▸ ЗАДАНИЕ A
Перескажите короче абзац текста об ошибках родителей, который начинается словами «По существу, мы беспрестанно», и сохраните его основные факты.

▸ ТЕКСТ ДОКУМЕНТА
■ ■ ■ ■ ■ ■ ■

Ошибки родителей
Назойливость
По существу, мы беспрестанно, хотя и ненамеренно бываем назойливы. Желательно избегать этого и помалкивать, коль скоро есть хоть тень сомнения, что мы можем допустить бестактность. В этом довольно трудно преуспеть, поскольку неправильно понятое чувство долга и ответственности побуждает нас вмешиваться в дела детей, настаивать, шантажировать, ходить вокруг да около, пока они с нами не поделятся. И вот тайна нарушена, прелесть ее пропала, обе стороны огорчены и разочарованы. Или мы замечаем, что посягнули на тайну ребенка зря, и завершаем тягостный диалог, стесняясь, что употребили слишком сильные выражения и укоры, непропорциональные случаю. У меня произошло подобное с Карлоттой, когда ей было девять лет. Перед сном отец напомнил ей, что надо почистить зубы. Она пошла в своей пижамке, подпрыгивая, к ванной и внезапно остановилась:
Послушай, мам... -Что?

■ ■ ■ ■ ■ ■ ■

▸ ИСХОДНЫЕ ДАННЫЕ
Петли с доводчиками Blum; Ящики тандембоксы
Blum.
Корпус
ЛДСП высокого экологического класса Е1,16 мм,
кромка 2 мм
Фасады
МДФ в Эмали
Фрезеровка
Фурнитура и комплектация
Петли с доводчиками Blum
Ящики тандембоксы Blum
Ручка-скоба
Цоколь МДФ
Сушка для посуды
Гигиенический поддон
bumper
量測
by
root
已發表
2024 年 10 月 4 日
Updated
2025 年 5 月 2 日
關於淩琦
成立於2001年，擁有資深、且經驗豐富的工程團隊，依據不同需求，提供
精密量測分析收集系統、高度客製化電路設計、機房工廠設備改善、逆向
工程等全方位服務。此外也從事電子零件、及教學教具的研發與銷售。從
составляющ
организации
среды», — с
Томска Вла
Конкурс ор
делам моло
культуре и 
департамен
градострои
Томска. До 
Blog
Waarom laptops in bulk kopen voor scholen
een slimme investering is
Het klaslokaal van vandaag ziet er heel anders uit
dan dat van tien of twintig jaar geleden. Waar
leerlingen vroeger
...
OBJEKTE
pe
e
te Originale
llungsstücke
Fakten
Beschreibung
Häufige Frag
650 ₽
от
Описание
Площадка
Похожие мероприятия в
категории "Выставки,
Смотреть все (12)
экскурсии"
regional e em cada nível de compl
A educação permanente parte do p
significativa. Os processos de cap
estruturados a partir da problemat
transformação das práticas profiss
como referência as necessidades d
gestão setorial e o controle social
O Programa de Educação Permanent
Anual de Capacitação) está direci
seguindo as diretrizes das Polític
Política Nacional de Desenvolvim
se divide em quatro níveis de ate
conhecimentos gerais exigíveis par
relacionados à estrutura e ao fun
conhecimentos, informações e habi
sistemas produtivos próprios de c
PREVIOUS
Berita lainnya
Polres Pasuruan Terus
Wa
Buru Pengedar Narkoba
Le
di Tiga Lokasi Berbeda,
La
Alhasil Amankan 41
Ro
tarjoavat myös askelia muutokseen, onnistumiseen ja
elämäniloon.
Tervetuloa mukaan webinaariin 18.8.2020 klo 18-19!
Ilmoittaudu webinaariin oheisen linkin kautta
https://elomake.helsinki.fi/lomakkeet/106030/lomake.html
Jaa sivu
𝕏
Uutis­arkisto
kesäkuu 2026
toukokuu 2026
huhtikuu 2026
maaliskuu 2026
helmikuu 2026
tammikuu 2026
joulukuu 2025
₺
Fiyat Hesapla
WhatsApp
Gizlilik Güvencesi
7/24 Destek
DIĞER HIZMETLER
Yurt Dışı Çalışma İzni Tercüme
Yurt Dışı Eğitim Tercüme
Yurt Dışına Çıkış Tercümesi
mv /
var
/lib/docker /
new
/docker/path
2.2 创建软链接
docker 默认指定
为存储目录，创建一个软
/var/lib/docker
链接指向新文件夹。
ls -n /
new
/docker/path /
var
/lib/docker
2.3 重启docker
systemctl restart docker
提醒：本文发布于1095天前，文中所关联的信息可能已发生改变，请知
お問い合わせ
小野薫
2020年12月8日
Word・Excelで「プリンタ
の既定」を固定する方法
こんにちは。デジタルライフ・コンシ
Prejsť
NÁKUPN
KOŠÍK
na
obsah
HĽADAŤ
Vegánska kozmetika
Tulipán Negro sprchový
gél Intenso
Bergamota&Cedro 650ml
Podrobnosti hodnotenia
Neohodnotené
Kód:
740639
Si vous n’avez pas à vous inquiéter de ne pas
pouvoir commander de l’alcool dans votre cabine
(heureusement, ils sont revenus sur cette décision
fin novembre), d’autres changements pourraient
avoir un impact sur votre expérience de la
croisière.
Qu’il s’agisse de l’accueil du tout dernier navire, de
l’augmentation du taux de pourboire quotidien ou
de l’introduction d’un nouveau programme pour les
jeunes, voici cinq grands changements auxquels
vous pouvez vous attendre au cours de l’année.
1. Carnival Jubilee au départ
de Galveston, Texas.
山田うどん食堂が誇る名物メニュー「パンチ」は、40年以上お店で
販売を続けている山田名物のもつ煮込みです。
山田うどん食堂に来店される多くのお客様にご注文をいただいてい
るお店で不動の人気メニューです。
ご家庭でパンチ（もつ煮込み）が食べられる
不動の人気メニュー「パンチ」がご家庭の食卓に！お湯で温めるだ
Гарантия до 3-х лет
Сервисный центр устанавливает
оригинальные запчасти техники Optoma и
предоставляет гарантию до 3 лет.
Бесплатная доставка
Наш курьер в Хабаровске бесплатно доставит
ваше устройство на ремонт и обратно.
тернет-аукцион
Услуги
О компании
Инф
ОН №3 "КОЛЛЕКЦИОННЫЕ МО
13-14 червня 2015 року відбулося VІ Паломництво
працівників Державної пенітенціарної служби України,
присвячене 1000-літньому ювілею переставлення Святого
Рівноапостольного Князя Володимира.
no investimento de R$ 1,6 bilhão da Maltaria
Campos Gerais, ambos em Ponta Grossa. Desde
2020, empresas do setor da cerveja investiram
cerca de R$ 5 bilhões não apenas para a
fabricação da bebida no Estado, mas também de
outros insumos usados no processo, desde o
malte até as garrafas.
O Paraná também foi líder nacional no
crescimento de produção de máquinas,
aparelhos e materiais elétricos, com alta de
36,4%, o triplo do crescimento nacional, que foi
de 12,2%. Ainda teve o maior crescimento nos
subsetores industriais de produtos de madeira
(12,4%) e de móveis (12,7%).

■ ■ ■ ■ ■ ■ ■

▸ ЗАДАНИЕ B
Перепечатайте без изменений строки листинга от самого начала до строки, содержащей «O Programa de Educação Permanent», включая обе границы.

▸ ОТВЕТ A
Мы постоянно, хоть и невольно, бываем назойливы. Лучше молчать, если есть хоть малейшее сомнение в собственной тактичности. Добиться этого трудно: ложно понятые долг и ответственность толкают нас вмешиваться в дела детей, настаивать, шантажировать и ходить вокруг да около, пока они не поделятся. В итоге тайна раскрыта, ее прелесть пропала, и обе стороны огорчены и разочарованы. Бывает и так, что вмешательство оказывается напрасным, и мы прекращаем тягостный разговор, стыдясь слишком резких слов и несоразмерных упреков. Подобное случилось у меня с девятилетней Карлоттой. Перед сном отец напомнил ей почистить зубы, и она вприпрыжку пошла в пижаме к ванной, но вдруг остановилась.

▸ ОТВЕТ B
Петли с доводчиками Blum; Ящики тандембоксы
Blum.
Корпус
ЛДСП высокого экологического класса Е1,16 мм,
кромка 2 мм
Фасады
МДФ в Эмали
Фрезеровка
Фурнитура и комплектация
Петли с доводчиками Blum
Ящики тандембоксы Blum
Ручка-скоба
Цоколь МДФ
Сушка для посуды
Гигиенический поддон
bumper
量測
by
root
已發表
2024 年 10 月 4 日
Updated
2025 年 5 月 2 日
關於淩琦
成立於2001年，擁有資深、且經驗豐富的工程團隊，依據不同需求，提供
精密量測分析收集系統、高度客製化電路設計、機房工廠設備改善、逆向
工程等全方位服務。此外也從事電子零件、及教學教具的研發與銷售。從
составляющ
организации
среды», — с
Томска Вла
Конкурс ор
делам моло
культуре и 
департамен
градострои
Томска. До 
Blog
Waarom laptops in bulk kopen voor scholen
een slimme investering is
Het klaslokaal van vandaag ziet er heel anders uit
dan dat van tien of twintig jaar geleden. Waar
leerlingen vroeger
...
OBJEKTE
pe
e
te Originale
llungsstücke
Fakten
Beschreibung
Häufige Frag
650 ₽
от
Описание
Площадка
Похожие мероприятия в
категории "Выставки,
Смотреть все (12)
экскурсии"
regional e em cada nível de compl
A educação permanente parte do p
significativa. Os processos de cap
estruturados a partir da problemat
transformação das práticas profiss
como referência as necessidades d
gestão setorial e o controle social
O Programa de Educação Permanent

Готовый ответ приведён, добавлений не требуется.